400	IncorrectStatus.LoadBalancer	The status of %s [%s] is incorrect.	The status of %s [%s] is incorrect.
400	IncorrectBusinessStatus.LoadBalancer	The business status of %s [%s] is incorrect.	The business status of %s [%s] is incorrect.
400	ResourceQuotaExceeded.LoadBalancerListenersNum	The quota of %s is exceeded for resource %s, usage %s/%s.	The quota of %s is exceeded for resource %s, usage %s/%s.
400	OperationDenied.CrossLoadBalancerQUICListener	The operation is not allowed because of %s.	The operation is not allowed because of %s.
400	ResourceAlreadyAssociated.Listener	The specified resource %s is already associated.	The specified resource %s is already associated.
400	ResourceQuotaExceeded.SecurityPolicyAttachedNum	The quota of %s is exceeded for resource %s, usage %s/%s.	The quota of %s is exceeded for resource %s. Usage: %s/%s.
400	ResourceQuotaExceeded.ServerGroupAttachedNum	The quota of %s is exceeded for resource %s, usage %s/%s.	The quota of %s is exceeded for resource %s, usage %s/%s.
400	ResourceQuotaExceeded.LoadBalancerServersNum	The quota of %s is exceeded for resource %s, usage %s/%s.	The quota of %s is exceeded for resource %s. Usage: %s/%s.
400	ResourceQuotaExceeded.ServerAddedNum	The quota of %s is exceeded for resource %s, usage %s/%s.	The quota of %s is exceeded for resource %s. Usage: %s/%s.
400	Mismatch.VpcId	The %s is mismatched for %s and %s.	The %s is mismatched for %s and %s.
400	OperationDenied.ServerGroupProtocolNotSupport	The operation is not allowed because of ServerGroupProtocolNotSupport.	The operation is not allowed because the server group protocol is not supported.
400	OperationDenied.GRPCServerGroup	The operation is not allowed because of %s.	The operation is not allowed because of %s.
400	Mismatch.LoadBalancerEditionAndConnectionDrain	The %s and %s are mismatched.	The %s and %s are mismatched.
400	Mismatch.LoadBalancerEditionAndSlowStartEnable	The %s and %s are mismatched.	The %s and %s are mismatched.
400	InvalidParameter	Invalid parameter, please check the parameter input.	Invalid parameter, please check the parameter input.

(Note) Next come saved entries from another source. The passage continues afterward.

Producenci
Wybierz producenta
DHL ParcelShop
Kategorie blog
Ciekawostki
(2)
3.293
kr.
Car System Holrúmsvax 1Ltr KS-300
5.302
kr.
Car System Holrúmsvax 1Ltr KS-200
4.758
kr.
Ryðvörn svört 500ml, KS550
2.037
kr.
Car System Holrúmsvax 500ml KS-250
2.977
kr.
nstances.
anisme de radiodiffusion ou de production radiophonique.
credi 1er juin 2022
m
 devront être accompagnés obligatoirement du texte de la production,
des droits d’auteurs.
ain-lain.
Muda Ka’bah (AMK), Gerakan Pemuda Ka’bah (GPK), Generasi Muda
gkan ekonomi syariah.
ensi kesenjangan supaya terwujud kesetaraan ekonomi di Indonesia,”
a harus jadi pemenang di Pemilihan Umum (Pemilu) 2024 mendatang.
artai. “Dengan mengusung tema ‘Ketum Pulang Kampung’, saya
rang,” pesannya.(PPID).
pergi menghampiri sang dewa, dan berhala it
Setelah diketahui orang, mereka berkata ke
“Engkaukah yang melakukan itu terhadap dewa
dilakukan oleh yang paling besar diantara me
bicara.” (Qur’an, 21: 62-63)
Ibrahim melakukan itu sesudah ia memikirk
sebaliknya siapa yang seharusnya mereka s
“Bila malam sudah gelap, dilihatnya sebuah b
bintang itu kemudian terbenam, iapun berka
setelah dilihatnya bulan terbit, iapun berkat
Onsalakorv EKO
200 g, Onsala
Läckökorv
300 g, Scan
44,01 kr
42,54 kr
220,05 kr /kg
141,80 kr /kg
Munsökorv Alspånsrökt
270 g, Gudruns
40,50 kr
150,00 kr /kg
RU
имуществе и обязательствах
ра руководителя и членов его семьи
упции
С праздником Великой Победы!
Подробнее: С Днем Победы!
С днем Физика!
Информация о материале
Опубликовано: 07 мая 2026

403	Forbidden.SecurityPolicy	Authentication has failed for SecurityPolicy.	-
403	Forbidden.LoadBalancer	Authentication is failed for %s.	Authentication is failed for %s.
403	Forbidden.Listener	Authentication is failed for %s.	Authentication is failed for %s.
404	ResourceNotFound.LoadBalancer	The specified resource %s is not found.	The specified resource %s is not found.
404	ResourceNotFound.ServerGroup	The specified resource %s is not found.	The specified resource %s is not found.
404	ResourceNotFound.SecurityPolicy	The specified resource %s is not found.	The specified resource %s is not found.
404	ResourceNotFound.Listener	The specified resource %s is not found.	The specified resource %s is not found.
404	ResourceNotFound.Certificate	The specified resource %s is not found.	The specified resource %s is not found.